Singles from Big Mess
- "Welcome to Your Life" Released: July 15, 2016; "Do You Love Someone" Released: 2016; "Traumatized" Released: 2016; "Enlighten Me" Released: 2016; "Good Morning" Released: February 7, 2017; "Remember That Night" Released: August 17, 2017;

= Big Mess (Grouplove album) =

Big Mess is the third studio album by the indie rock band Grouplove.
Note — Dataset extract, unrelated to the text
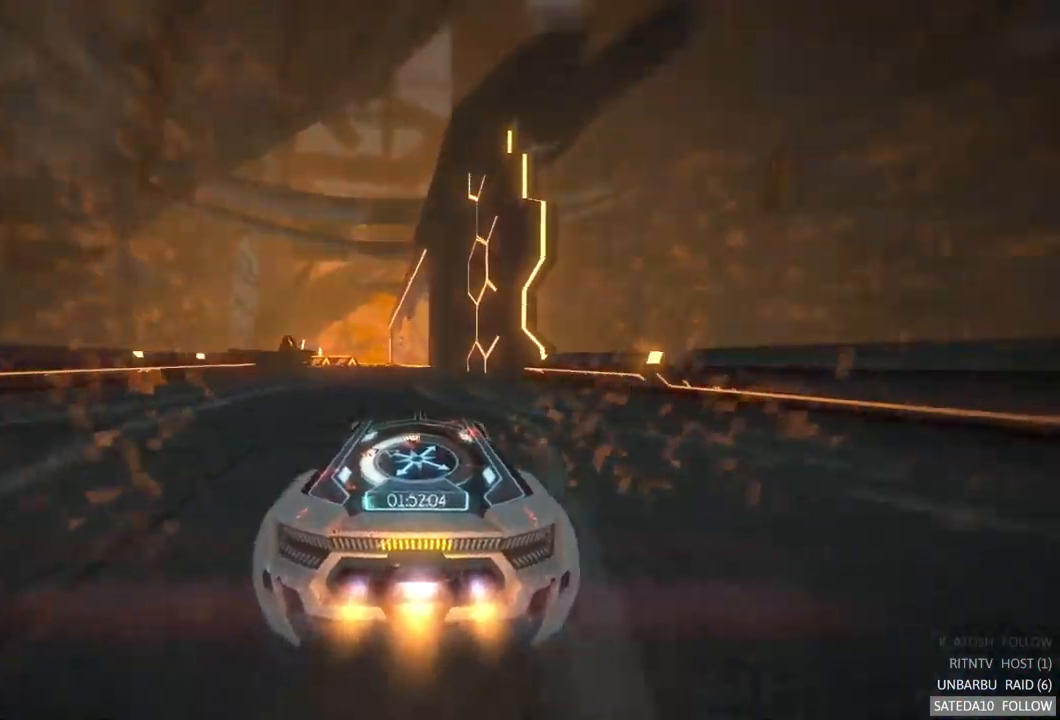
Gameplay with a controller (Xbox layout); each line is a JSON object with the inputs held at the frame after it. "events" lists button and stick changes between this image and that frame as [ms after this image, input, new state], when the widget could be followed in between. Not read: A L3 R3.
{"buttons": ["R2"], "left_stick": "right", "right_stick": "center", "events": [[434, "left_stick", "right"]]}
It was released on September 9, 2016, and later re-released to iTunes and Spotify on August 17, 2017, with a new track titled "Remember That Night". The track was released as a single the same day.

Professional ratings
Aggregate scores
| Source | Rating |
| Metacritic | 64/100 |
Review scores
| Source | Rating |
| AllMusic |  |
| Drowned in Sound | (3/10) |
| Rolling Stone Australia |  |

==Track listing==

| No. | Title | Length |
|---|---|---|
| 1. | "Welcome to Your Life" | 3:47 |
| 2. | "Do You Love Someone" | 3:50 |
| 3. | "Standing in the Sun" | 4:15 |
| 4. | "Enlighten Me" | 3:52 |
| 5. | "Good Morning" | 3:40 |
| 6. | "Spinning" | 4:02 |
| 7. | "Cannonball" | 3:17 |
| 8. | "Traumatized" | 3:00 |
| 9. | "Heart of Mine" | 3:16 |
| 10. | "Don't Stop Making It Happen" | 3:00 |
| 11. | "Hollywood" | 4:10 |

2017 streaming re-release bonus track
| No. | Title | Length |
|---|---|---|
| 12. | "Remember That Night" | 3:03 |

== Personnel ==

- Christian Zucconi – lead vocals, rhythm guitar, piano
- Hannah Hooper – lead vocals, percussion, keyboards
- Andrew Wessen – lead guitar, backing vocals, vocals on "Cannonball"
- Daniel Gleason – bass guitar
- Ryan Rabin – drums, producer

==Charts==

| Chart (2016) | Peak position |
|---|---|
| Australian Albums (ARIA) | 20 |
| US Billboard 200 | 40 |

==Reception==
An October 2016 review in Rolling Stone gave the album three stars, praising the second half of the album where the band was "mixing their wholesome quirkiness with edgier hooks and Sleigh Bells-esque percussion" and also the second track "Do You Love Someone", calling it a "lung-blasting joy".